- [What needs to be done]:
Rewrite the whole listing as a JSON list of strings, one string for each line, with blank lines left out.

- [Information provided]:
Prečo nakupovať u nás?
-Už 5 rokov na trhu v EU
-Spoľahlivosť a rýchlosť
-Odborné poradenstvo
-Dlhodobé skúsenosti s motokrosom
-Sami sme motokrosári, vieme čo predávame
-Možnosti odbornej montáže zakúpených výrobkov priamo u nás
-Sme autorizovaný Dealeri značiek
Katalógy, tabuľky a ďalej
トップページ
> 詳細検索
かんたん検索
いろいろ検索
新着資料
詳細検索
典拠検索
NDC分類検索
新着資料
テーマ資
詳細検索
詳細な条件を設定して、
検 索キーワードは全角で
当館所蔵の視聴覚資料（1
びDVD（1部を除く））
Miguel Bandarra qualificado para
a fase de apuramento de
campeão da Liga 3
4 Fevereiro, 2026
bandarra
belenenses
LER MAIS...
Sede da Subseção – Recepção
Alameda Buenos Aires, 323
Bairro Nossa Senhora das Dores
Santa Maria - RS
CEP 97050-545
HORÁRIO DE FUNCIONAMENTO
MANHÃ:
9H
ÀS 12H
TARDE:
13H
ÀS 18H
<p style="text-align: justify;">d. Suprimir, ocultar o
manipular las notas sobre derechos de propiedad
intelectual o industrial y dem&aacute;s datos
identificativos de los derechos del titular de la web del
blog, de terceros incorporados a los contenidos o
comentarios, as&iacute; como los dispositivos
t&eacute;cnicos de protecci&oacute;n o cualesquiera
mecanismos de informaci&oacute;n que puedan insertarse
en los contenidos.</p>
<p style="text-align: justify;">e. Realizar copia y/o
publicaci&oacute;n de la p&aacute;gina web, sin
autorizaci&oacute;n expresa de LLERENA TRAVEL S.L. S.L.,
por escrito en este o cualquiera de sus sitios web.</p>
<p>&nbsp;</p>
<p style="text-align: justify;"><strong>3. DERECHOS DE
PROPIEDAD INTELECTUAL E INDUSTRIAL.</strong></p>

- [Solution below]:
[
  "Prečo nakupovať u nás?",
  "-Už 5 rokov na trhu v EU",
  "-Spoľahlivosť a rýchlosť",
  "-Odborné poradenstvo",
  "-Dlhodobé skúsenosti s motokrosom",
  "-Sami sme motokrosári, vieme čo predávame",
  "-Možnosti odbornej montáže zakúpených výrobkov priamo u nás",
  "-Sme autorizovaný Dealeri značiek",
  "Katalógy, tabuľky a ďalej",
  "トップページ",
  "> 詳細検索",
  "かんたん検索",
  "いろいろ検索",
  "新着資料",
  "詳細検索",
  "典拠検索",
  "NDC分類検索",
  "新着資料",
  "テーマ資",
  "詳細検索",
  "詳細な条件を設定して、",
  "検 索キーワードは全角で",
  "当館所蔵の視聴覚資料（1",
  "びDVD（1部を除く））",
  "Miguel Bandarra qualificado para",
  "a fase de apuramento de",
  "campeão da Liga 3",
  "4 Fevereiro, 2026",
  "bandarra",
  "belenenses",
  "LER MAIS...",
  "Sede da Subseção – Recepção",
  "Alameda Buenos Aires, 323",
  "Bairro Nossa Senhora das Dores",
  "Santa Maria - RS",
  "CEP 97050-545",
  "HORÁRIO DE FUNCIONAMENTO",
  "MANHÃ:",
  "9H",
  "ÀS 12H",
  "TARDE:",
  "13H",
  "ÀS 18H",
  "<p style=\"text-align: justify;\">d. Suprimir, ocultar o",
  "manipular las notas sobre derechos de propiedad",
  "intelectual o industrial y dem&aacute;s datos",
  "identificativos de los derechos del titular de la web del",
  "blog, de terceros incorporados a los contenidos o",
  "comentarios, as&iacute; como los dispositivos",
  "t&eacute;cnicos de protecci&oacute;n o cualesquiera",
  "mecanismos de informaci&oacute;n que puedan insertarse",
  "en los contenidos.</p>",
  "<p style=\"text-align: justify;\">e. Realizar copia y/o",
  "publicaci&oacute;n de la p&aacute;gina web, sin",
  "autorizaci&oacute;n expresa de LLERENA TRAVEL S.L. S.L.,",
  "por escrito en este o cualquiera de sus sitios web.</p>",
  "<p>&nbsp;</p>",
  "<p style=\"text-align: justify;\"><strong>3. DERECHOS DE",
  "PROPIEDAD INTELECTUAL E INDUSTRIAL.</strong></p>"
]